Republicans have no shortage of profoundly unelectable candidates seeking their presidential nomination. Even if the economic and political climate is favorable to them, they would very likely hand Barack Obama a second term by picking, say, Newt Gingrich...or Michele Bachmann...or Herman Cain...or Rick Santorum. And so on.
But there are some prospects whose presence at the top of the GOP's '12 ticket would probably do the party no harm at all. Tim Pawlenty, Mitt Romney and Mitch Daniels would all likely project generic enough images not to scare off swing voters -- if those swing voters are predisposed to throw Obama out of office. (If they're not, then it doesn't matter whom the GOP nominates; Obama will win easily.)
There is also Jon Huntsman, the former governor of Utah and a man virtually no American has heard of. Huntsman is gearing up to run and it remains to be seen what kind of candidate he'll be. But, at least from this far off vantage point, there's some reason to suspect that he'd be the GOP's strongest general election option, someone who would do more than just prevent swing voters from fleeing the GOP column -- someone who might actually attract them. The 50-year-old Huntsman seems to have an appealing personality and has cultivated an image as a reasonable center-right Republican -- not obsessed with cultural issues (and fairly supportive of gay rights), pragmatically conservative on economic issues, and eager to work constructively with the other party (he just finished a stint at Barack Obama's ambassador to China). Jimmy Carter likes him a lot and he's quickly emerging -- like Bruce Babbitt in 1988, Paul Tsongas in 1992, and John McCain in 2000 -- as the media's favorite candidate. If he were to carry this reputation into a general election campaign, it would probably have some real value.

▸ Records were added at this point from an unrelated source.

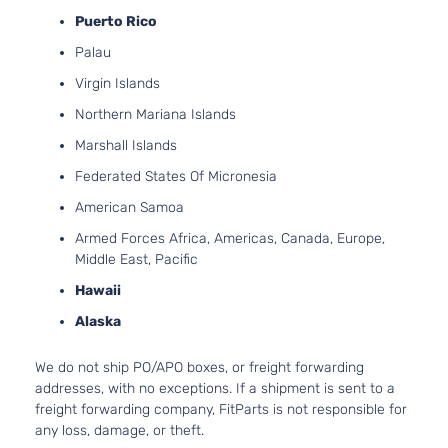
Puerto Rico
Palau
Virgin Islands
Northern Mariana Islands
Marshall Islands
Federated States Of Micronesia
American Samoa
Armed Forces Africa, Americas, Canada, Europe,
Middle East, Pacific
Hawaii
Alaska
We do not ship PO/APO boxes, or freight forwarding
addresses, with no exceptions. If a shipment is sent to a
freight forwarding company, FitParts is not responsible for
any loss, damage, or theft.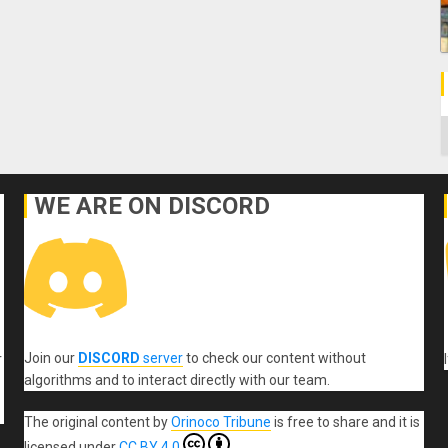
C
WE ARE ON DISCORD
Join our
DISCORD
server
to check our content without
r
algorithms and to interact directly with our team.
The original content
by
Orinoco Tribune
is free to share and it is
licensed under
CC BY 4.0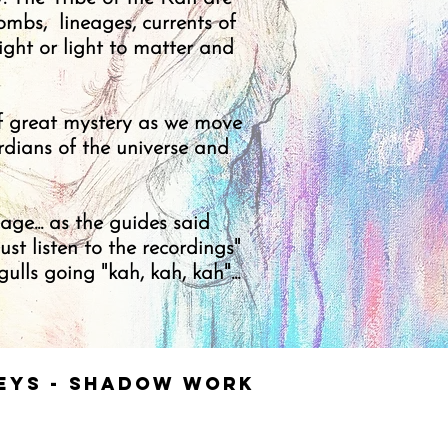
ombs, lineages, currents of
ight or light to matter and
of great mystery as we move
rdians of the universe and
.
ge... as the guides said
st listen to the recordings"
lls going "kah, kah, kah"...
neys - Shadow work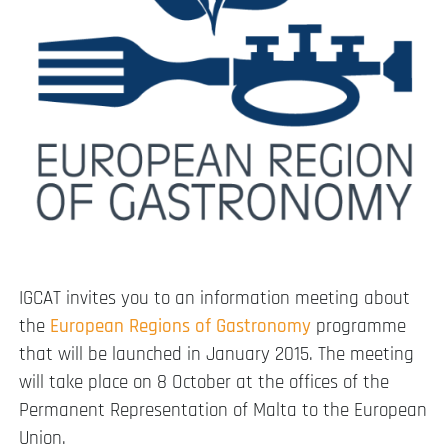
IGCAT invites you to an information meeting about
the
European Regions of Gastronomy
programme
that will be launched in January 2015. The meeting
will take place on 8 October at the offices of the
Permanent Representation of Malta to the European
Union.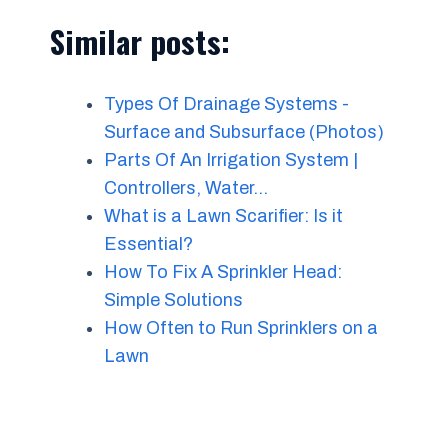
Similar posts:
Types Of Drainage Systems -
Surface and Subsurface (Photos)
Parts Of An Irrigation System |
Controllers, Water…
What is a Lawn Scarifier: Is it
Essential?
How To Fix A Sprinkler Head:
Simple Solutions
How Often to Run Sprinklers on a
Lawn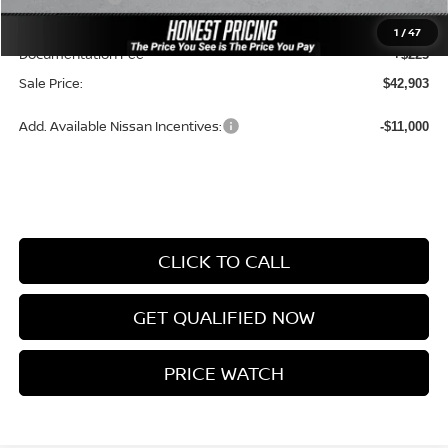
Ceramic Tint & Door Edge Guards:
+$688
1
/
47
Documentation Fee
+$225
Sale Price:
$42,903
Add. Available Nissan Incentives:
-$11,000
CLICK TO CALL
GET QUALIFIED NOW
PRICE WATCH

And it's getting tempting to wonder if Republicans might actually give Huntsman a serious look -- mainly because they have such a shortage of electable options. Romney's liabilities with key GOP coalition components are well-documented. Pawlenty has been trying extremely hard to say and do all of the right things -- and yet there is still no sign that influential Republicans are even remotely excited by him. Daniels lacks electricity too, and if he jumps in, he'll face serious skepticism about his past advocacy of a "truce" on social issues. Other plausible general election candidates -- John Thune, Haley Barbour, Mike Huckabee, Chris Christie, Jeb Bush -- have either backed out or adamantly refused to run.
When he began flirting with a run a few months ago, it was easy to dismiss Huntsman: There was just no way the rabidly anti-Obama GOP base was going to nominate a man who quit his job to work for ... Obama. But if the choice for GOP elites -- the activists, elected officials, commentators and opinion-shapers who influence mass opinion on the right -- comes down to Romney, Pawlenty, Daniels and Huntsman -- well, why not Huntsman? Especially if, as he's begun doing, he fudges some past statements that could inflame the base.
It's not surprising, then, that Huntsman is starting to get some serious attention. But there may be such a thing as too "reasonable" when it comes to the GOP universe. For instance, consider this quote -- courtesy of a piece by Politico's Jonathan Martin -- from David Beasley, a former Republican governor from South Carolina:
“I would very seriously consider [Huntsman’s] candidacy. When Jon expressed an interest in running it definitely caught my attention because he might be just the fresh face on the field that’s needed at this time in the Republican primary process.”
This would seem to be a very encouraging -- and unlikely -- development for Huntsman: Possible traction in the critical, and intensely conservative, early primary state of South Carolina. Beasley, after all, was a key backer of Mike Huckabee in 2008 -- and Huckabee nearly won the state. But Beasley's own political story could also serve as a cautionary tale for Huntsman: In 1998, he suffered an upset loss in reelection campaign in part because of his effort to remove the Confederate flag from the State Capitol building. That move won him national acclaim (much of it from the same media that is becoming intrigued with Huntsman now) and a JFK Profile in Courage Award -- but it seemed to sour Beasley's conservative base on him. It also haunted him when he mounted a political comeback bid in 2004, running for the U.S. Senate seat of the retiring Fritz Hollings. Beasley's chief GOP foe, a congressman named Jim DeMint, revived the flag issue in a memorable campaign ad:
After running 13 points behind Beasley in the preliminary vote, DeMint crushed the former governor by nearly 20 points in the June '04 runoff.
Huntsman is at the stage of his campaign right now where he'll take all of the attention he can get. So it can't bother him too much that the media -- and Jimmy Carter -- seems to be taking an interest in him and his supposed reasonableness. It makes him stand out to them. But the more this keeps up, the more it will make him stand out to conservative elites too -- and not in a way that will help him.